Spatial distribution of SC2 cell types and development of an SC2 signature. A, Overview of the retrieval of SC2 signature score. B, Internal validation of the SC2 score on DSP data. C, Heatmap of SC2 signature genes across compartments. D, Overall survival Kaplan–Meier curves of other colorectal cohorts (Lenos and colleagues, TCGA, and Gallois and colleagues) and SERPINE-1 gene expression stratified by SC2 signature (Q1 vs. Q4). For patients with multiple samples, the mean SC2 signature score was taken. GSVA, gene set variation analysis. [Created in BioRender. Sundar, R. (2025), https://BioRender.com/a03r463.]

Figure 6.

Development of A5, a novel PAI-1–neutralizing antibody. A, Graphical illustration of phage screen and identification of PAI-1–neutralizing antibody. B, Recognition of different conformations of recombinant PAI-1 by A5 in Western blotting. C, A5 neutralized PAI-1 function in inhibiting tPA and uPA. D, Competitive binding of A5 with fluorine-containing tiplaxtinin on stable active PAI-1 assessed by 19F-NMR. E, Inhibition of proliferation of PM cells treated with PAI-1–positive ascites in vitro by 150 µg/mL A5 in biological triplicates.
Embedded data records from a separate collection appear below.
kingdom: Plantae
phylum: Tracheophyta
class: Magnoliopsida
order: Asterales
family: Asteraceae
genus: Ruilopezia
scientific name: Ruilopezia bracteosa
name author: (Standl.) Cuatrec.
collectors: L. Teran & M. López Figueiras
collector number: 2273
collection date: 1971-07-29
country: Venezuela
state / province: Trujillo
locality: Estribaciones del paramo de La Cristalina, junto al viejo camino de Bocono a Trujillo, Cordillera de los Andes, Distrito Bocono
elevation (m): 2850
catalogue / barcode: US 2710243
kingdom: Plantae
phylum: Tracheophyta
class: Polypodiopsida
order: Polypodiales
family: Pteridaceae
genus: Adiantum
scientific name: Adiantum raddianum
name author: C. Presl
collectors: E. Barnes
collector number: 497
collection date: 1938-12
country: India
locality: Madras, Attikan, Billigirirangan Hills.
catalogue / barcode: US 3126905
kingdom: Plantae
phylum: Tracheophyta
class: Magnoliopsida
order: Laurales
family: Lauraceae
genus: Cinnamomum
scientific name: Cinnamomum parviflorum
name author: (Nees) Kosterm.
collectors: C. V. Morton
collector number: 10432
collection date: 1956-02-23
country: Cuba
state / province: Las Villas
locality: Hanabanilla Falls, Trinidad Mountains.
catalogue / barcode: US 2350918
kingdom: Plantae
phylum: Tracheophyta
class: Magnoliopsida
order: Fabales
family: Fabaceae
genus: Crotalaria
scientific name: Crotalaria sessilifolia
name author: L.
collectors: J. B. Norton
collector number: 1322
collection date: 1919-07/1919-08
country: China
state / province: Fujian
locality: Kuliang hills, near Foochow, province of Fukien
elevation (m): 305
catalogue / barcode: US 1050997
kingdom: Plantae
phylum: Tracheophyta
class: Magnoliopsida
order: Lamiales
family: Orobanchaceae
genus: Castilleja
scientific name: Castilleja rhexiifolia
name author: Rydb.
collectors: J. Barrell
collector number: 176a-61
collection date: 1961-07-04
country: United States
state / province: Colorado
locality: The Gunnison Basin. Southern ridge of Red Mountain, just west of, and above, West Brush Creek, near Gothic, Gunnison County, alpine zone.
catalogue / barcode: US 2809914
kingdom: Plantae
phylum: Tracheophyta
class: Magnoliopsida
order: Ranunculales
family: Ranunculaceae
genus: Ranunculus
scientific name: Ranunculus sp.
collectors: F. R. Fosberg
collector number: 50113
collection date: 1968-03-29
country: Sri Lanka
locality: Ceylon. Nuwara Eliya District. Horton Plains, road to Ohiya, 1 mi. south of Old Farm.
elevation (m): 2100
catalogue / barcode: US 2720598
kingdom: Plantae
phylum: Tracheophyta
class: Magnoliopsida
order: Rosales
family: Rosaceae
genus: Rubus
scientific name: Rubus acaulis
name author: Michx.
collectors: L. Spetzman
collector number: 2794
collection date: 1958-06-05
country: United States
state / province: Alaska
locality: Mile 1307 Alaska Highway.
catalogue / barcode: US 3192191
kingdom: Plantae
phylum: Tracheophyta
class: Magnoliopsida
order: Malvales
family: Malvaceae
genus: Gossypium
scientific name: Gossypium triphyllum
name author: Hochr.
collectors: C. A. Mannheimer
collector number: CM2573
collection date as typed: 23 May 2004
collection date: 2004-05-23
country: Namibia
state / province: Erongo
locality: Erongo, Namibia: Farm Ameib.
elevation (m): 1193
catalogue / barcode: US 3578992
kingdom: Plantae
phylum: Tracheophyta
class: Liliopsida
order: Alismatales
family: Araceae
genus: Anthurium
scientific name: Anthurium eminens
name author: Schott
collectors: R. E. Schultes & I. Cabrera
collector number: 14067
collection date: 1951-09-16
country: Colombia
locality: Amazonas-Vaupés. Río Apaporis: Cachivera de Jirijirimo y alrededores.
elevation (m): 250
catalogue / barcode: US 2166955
Human IgG served as a negative control. F, STAT3 signaling activation upon the exposure to PM ascites was suppressed by A5 as compared with IgG control. G, GSEA comparisons of HALLMARK pathway changes between CRC cells treated with A5 (n = 2) vs. IgG (n = 2). Pathways with an FDR adjusted P value of less than 0.05 are opacified. CRC, colorectal cancer; NES, normalized enrichment score.